Standpunkte: In der ersten Kabinettsvorlage für den Haushaltsentwurf 2023 ist der Titel „Wehrtechnische Forschung und Technologie“ von 530 auf 330 Millionen Euro zusammengeschmolzen. Darf das so bleiben?

Arlt: Wir müssen sehen, dass wir hier unseren Wettbewerbsvorteil erhalten. Ich würde mir noch mehr die Nutzung europäischer Programme wie etwa den EDF wünschen. Da haben wir noch Potenzial.

Röwekamp: Wir müssen unseren Vorsprung in Innovation, Technologie und Effizienz erhalten, auch im Bau und in der Bewaffnung der Marine. Deshalb halte ich es für extrem schädlich, an der Stelle zu sparen, im Gegenteil: Hier muss aufgestockt werden.

Standpunkte: Braucht es für die Wehrtechnikindustrie und auch für den Marineschiffbau nicht dringend eine europäische Struktur, befördert durch die Politik, um im Wettbewerb mit Asien und den USA mithalten zu können?

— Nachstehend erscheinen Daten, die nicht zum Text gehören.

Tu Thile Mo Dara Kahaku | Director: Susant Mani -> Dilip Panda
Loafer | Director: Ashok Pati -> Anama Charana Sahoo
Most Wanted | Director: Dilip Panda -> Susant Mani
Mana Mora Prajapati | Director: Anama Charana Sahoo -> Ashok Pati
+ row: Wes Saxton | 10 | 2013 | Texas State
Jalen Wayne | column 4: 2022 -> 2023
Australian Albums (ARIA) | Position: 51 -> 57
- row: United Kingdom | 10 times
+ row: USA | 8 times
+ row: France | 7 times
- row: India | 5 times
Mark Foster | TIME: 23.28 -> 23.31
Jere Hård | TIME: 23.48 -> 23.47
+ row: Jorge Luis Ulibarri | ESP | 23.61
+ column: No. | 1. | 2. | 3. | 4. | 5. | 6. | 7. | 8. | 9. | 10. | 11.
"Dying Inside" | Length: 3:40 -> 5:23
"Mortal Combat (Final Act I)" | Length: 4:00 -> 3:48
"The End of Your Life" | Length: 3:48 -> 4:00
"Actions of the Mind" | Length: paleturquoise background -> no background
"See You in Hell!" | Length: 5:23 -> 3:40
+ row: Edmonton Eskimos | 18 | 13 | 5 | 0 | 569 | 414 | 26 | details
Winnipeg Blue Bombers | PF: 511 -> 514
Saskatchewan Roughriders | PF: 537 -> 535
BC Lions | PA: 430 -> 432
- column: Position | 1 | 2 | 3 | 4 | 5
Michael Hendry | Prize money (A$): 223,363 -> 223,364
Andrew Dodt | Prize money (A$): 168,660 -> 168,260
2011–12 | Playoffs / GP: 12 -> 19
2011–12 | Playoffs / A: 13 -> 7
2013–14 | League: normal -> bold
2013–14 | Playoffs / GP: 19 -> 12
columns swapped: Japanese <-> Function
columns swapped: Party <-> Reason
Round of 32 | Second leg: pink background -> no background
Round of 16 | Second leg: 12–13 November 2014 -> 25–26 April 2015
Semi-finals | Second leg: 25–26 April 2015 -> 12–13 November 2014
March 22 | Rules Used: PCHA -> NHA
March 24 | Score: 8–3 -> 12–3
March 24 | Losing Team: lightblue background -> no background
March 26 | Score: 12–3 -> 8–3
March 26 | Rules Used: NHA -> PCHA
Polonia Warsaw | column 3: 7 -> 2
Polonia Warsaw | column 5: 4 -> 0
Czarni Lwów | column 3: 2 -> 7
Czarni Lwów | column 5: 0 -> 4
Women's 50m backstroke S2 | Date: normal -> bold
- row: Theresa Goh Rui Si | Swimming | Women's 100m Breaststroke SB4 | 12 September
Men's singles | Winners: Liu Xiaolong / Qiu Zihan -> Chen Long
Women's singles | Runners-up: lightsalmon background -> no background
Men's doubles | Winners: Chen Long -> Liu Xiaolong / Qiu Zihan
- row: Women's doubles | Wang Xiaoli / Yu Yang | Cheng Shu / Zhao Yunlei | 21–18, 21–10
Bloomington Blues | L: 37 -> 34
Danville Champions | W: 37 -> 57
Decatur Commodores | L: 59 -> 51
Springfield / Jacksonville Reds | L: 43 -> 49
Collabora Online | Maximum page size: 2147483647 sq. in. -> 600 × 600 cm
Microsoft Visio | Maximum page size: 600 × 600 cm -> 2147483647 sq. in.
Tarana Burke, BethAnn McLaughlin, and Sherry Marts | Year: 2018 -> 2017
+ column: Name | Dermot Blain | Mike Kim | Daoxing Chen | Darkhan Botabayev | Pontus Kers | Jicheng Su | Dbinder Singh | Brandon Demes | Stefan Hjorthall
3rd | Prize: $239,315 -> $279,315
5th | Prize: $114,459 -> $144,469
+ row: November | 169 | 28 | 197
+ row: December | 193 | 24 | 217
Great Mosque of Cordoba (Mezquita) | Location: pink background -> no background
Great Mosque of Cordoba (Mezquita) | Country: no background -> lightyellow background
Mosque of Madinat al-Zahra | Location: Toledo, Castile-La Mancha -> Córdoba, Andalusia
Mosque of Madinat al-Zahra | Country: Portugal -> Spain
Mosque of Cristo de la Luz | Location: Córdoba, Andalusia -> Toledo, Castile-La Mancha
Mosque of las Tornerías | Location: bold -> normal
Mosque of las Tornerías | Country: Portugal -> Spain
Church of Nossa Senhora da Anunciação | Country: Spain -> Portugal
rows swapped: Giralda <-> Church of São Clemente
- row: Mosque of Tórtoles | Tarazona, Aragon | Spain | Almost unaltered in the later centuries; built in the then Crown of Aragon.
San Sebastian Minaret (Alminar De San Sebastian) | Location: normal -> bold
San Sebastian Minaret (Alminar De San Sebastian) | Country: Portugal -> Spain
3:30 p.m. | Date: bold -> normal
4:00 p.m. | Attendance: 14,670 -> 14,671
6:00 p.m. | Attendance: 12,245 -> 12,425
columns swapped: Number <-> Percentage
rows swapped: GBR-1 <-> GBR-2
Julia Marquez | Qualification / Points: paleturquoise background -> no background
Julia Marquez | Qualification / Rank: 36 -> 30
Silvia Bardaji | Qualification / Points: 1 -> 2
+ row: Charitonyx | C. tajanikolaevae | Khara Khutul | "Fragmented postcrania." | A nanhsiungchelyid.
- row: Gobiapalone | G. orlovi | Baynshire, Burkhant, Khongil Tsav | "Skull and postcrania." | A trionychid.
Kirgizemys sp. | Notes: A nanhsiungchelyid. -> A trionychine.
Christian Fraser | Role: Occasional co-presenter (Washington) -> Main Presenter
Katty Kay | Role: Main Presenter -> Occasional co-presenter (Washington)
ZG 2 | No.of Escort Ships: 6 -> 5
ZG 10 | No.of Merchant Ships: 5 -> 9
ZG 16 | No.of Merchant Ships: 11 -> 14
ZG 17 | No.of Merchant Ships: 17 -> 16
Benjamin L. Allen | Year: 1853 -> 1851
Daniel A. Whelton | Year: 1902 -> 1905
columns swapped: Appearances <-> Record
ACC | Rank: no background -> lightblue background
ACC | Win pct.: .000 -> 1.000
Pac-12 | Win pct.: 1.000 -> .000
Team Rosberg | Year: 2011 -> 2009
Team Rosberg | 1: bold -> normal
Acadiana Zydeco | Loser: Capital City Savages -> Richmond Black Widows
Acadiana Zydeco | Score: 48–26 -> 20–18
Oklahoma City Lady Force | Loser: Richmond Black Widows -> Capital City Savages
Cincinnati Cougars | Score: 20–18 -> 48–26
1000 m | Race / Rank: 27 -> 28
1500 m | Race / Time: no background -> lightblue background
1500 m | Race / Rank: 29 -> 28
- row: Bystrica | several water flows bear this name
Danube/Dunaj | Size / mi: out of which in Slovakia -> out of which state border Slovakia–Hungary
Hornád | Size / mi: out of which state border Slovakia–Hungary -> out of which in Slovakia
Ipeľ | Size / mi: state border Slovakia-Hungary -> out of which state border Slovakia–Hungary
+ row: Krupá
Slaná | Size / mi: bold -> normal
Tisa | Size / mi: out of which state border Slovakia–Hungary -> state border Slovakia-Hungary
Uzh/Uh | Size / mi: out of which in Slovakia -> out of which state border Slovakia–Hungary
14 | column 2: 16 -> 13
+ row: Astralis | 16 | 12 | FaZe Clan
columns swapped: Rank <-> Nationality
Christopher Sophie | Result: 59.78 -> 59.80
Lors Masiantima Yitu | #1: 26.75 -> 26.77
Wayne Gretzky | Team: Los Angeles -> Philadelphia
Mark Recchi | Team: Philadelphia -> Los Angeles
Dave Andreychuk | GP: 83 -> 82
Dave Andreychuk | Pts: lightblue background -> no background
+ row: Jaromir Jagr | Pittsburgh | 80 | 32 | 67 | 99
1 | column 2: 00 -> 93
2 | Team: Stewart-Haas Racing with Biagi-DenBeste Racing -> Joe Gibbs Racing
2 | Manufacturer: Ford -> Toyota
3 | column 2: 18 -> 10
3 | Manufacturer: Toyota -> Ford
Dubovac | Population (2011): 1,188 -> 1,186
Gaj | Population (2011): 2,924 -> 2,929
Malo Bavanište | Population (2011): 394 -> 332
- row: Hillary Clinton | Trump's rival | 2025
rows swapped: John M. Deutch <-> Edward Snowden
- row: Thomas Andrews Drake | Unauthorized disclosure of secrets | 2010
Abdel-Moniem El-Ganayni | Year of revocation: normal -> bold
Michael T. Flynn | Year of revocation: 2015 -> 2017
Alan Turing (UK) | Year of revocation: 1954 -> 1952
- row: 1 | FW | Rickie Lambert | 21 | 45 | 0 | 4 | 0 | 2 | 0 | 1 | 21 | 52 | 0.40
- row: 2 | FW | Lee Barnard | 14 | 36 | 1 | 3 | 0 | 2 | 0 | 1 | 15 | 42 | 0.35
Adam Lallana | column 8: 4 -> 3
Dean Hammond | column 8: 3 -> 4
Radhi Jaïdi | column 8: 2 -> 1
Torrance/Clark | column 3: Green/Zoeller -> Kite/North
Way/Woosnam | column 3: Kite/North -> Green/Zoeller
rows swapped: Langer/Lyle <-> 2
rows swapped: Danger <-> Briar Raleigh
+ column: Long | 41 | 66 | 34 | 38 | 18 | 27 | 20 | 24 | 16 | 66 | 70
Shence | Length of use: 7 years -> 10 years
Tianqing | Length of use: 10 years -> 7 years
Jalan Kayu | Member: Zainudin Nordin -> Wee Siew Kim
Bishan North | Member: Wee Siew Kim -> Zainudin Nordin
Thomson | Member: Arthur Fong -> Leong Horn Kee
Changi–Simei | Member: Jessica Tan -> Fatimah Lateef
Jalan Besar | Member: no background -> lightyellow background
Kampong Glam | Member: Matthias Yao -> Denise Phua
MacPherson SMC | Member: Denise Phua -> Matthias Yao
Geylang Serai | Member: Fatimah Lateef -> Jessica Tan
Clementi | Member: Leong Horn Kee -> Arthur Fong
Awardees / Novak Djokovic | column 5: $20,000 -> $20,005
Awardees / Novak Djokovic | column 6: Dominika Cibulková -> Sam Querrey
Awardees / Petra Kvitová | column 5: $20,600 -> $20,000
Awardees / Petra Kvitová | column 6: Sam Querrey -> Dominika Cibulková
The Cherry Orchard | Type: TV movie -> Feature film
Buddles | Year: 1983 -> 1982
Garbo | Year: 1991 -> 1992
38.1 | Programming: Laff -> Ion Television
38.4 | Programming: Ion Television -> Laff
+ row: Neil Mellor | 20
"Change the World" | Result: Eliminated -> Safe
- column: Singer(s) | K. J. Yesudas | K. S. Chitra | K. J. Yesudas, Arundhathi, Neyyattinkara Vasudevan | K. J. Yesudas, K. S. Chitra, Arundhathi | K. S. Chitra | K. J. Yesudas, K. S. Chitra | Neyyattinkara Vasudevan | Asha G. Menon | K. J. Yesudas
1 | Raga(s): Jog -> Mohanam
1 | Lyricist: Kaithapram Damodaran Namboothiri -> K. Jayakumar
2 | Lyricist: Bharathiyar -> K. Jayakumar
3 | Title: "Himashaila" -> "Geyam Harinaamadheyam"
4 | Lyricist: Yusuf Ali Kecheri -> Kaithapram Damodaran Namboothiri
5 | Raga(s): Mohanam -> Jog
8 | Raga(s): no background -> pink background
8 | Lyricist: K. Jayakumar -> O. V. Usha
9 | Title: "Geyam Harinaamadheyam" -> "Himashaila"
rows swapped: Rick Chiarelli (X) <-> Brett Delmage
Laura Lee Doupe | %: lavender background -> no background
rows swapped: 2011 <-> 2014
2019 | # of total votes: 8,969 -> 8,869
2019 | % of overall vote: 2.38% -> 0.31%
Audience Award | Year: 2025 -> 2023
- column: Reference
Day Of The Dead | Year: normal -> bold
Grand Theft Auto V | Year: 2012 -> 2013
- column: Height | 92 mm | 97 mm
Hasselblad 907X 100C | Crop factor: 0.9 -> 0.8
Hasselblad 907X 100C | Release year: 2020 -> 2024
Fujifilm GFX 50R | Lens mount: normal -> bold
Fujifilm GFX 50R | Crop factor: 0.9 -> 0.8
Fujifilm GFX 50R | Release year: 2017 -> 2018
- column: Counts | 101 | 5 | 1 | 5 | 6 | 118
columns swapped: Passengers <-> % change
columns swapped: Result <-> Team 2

Röwekamp: Wir müssen vernetzter denken, in Bündnis- und nicht nur Landesverteidigung. Das gilt auch für die Rüstungsprojekte. Ich bekomme zum Beispiel sehr gute Sachstandsberichte über das deutsch-norwegische U-BootProjekt. Am Anfang gab es da große Bedenken, jetzt klappt es offenbar trotz höchst unterschiedlicher Anforderungsprofile – auf deutscher Seite bis hin zur Berücksichtigung der Sportstättenverordnung.

Arlt: Vernetzung ist ein gutes Stichwort. Ja, wir sollten mehr europäisch beschaffen. Ja, wir sollten mehr im Common Design beschaffen. Aber dafür muss es auch innerhalb der EU ein Level playing field geben.

Standpunkte: Was erwarten Sie von Boris Pistorius bis zum Jahresende?

Arlt: Ich bin sicher, dass Boris Pistorius den eingeschlagenen Weg konsequent fortsetzt: Reform des Beschaffungswesens, Umbau des Ministeriums, die Zeitenwende – auch verstanden als Bewusstseinswandel – voranzutreiben. Wenn diese erste Mission erfolgreich ist, dann wird auch die Herausforderung gelingen, genügend qualifiziertes Personal für die Streitkräfte zu werben.

Röwekamp: Ich erwarte, dass wir einen Verteidigungshaushalt erleben, der die Erfordernisse abbildet – inklusive des Wunsches, zehn Milliarden mehr zu erhalten. Ich hoffe, dass der Minister Widerstand leistet gegen die Plünderung des Sondervermögens. Und ich habe die Erwartung, dass er das Zwei-Prozent-Ziel für künftige Einzelpläne 14 in den kommenden Jahren erreicht, damit die Zeitenwende keine Episode bleibt.

Standpunkte: Wir danken Ihnen für das Gespräch.